Les députés des oppositions – de gauche comme de droite – ont tiré le 19 octobre à boulets rouges sur la volonté d'Emmanuel Macron de restreindre le droit d'amendement des parlementaires, exprimée la veille à Poitiers. Certains élus de la majorité ont également émis des réserves quant à cette annonce.
Le 18 octobre, lors de son discours aux Etats généraux de la justice, le chef de l'Etat avait égratigné le droit d'amendement des parlementaires en estimant qu'une réforme constitutionnelle s'imposait sur ce sujet. «Nous avons collectivement contribué à une inflation législative», a déclaré le président de la République, en considérant que cela contribuait «à l'illisibilité de notre droit».

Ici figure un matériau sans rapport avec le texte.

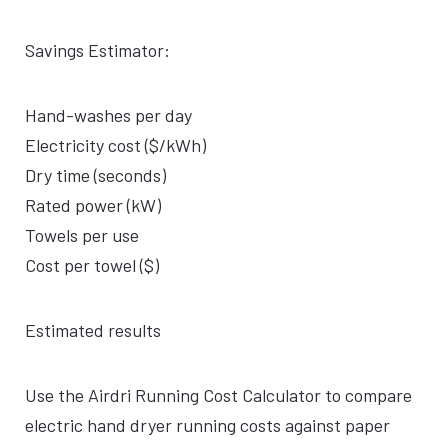
Savings Estimator:
Hand-washes per day
Electricity cost ($/kWh)
Dry time (seconds)
Rated power (kW)
Towels per use
Cost per towel ($)
Estimated results
Use the Airdri Running Cost Calculator to compare
electric hand dryer running costs against paper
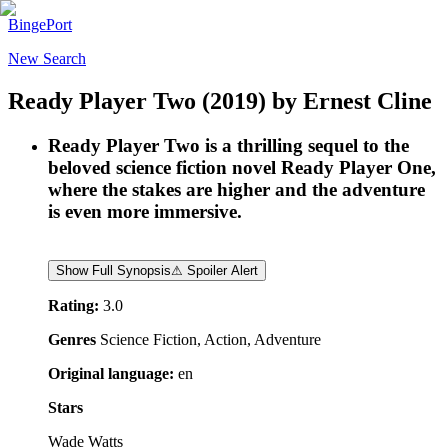
BingePort
New Search
Ready Player Two
(2019)
by
Ernest Cline
Ready Player Two is a thrilling sequel to the
beloved science fiction novel Ready Player One,
where the stakes are higher and the adventure
is even more immersive.
Show Full Synopsis
⚠ Spoiler Alert
Rating:
3.0
Genres
Science Fiction, Action, Adventure
Original language:
en
Stars
Wade Watts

«Les lois sont plus nombreuses, elles sont à chaque fois en quelque sorte grossies par le droit d'amendement, qui est un droit évidemment totalement légitime du Parlement, mais il est clair que sur ce sujet, une réforme de notre Constitution s'imposera», a poursuivi Emmanuel Macron.

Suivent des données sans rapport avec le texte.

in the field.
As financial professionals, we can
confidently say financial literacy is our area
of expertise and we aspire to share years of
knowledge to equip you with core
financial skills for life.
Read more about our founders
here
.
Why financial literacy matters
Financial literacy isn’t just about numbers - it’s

La séparation des pouvoirs mise en cause
«Il faut respecter la séparation des pouvoirs. Avec sa remise en cause du droit d'amendement qui est individuel, Macron piétine le droit du Parlement», a tancé devant la presse Damien Abad, patron des députés Les Républicains (LR).
Son collègue Julien Aubert a estimé sur Twitter qu'Emmanuel Macron devrait commencer «par balayer devant sa porte». «Des ordonnances en pagaille, des projets de lois de la taille d’un sumo... Si le gouvernement respectait plus le Parlement en amont, celui-ci ne tenterait pas de bloquer ou d’amender en aval», a expliqué le député LR du Vaucluse.
«En manifestant son hostilité à l'endroit du droit d'amendement, Emmanuel Macron démontre qu'il a un problème avec le débat parlementaire», a critiqué le député socialiste Boris Vallaud.
«Il faut lui expliquer [à Emmanuel Macron] qu’il ne nous reste plus que ça. Sinon, on peut fermer la boutique, si c’est ça qu’il veut, on fait un régime présidentiel sans Parlement», s'est exclamé le député UDI Michel Zumkeller, expliquant les propos du président par le fait qu'il «n’a pas été parlementaire».
«Nous sommes dans un système de séparation des pouvoirs. C’est comme [vouloir] restreindre le temps de parole du président de la République», a de son côté commenté Olivier Becht, patron des députés Agir, pourtant alliés de la majorité. Celui-ci invite cependant à «l’auto-contrôle».
Le député LREM Sacha Houlié a souligné auprès de l'AFP que «l'inflation législative est d'abord liée aux projets de lois», c'est-à-dire aux textes présentés par le gouvernement. Selon ce membre de la commission des Lois, le débat «renvoie surtout à l'impuissance réelle ou supposée des parlementaires et à la véritable définition de leur rôle alors qu'ils sont coincés entre les exécutifs national et locaux».
Le droit d'amendement avait déjà été dans le collimateur de l'exécutif à l'occasion du projet de réforme des institutions en 2018, mais ce projet avait été avorté en raison du scandale de l'affaire Benalla. Prévu par la Constitution du 4 octobre 1958, le droit d'amendement est partagé entre le Parlement et le gouvernement. Celui-ci permet de modifier les dispositions d’un projet ou d’une proposition de loi lors de l'étude de ceux-ci par l'Assemblée nationale ou le Sénat.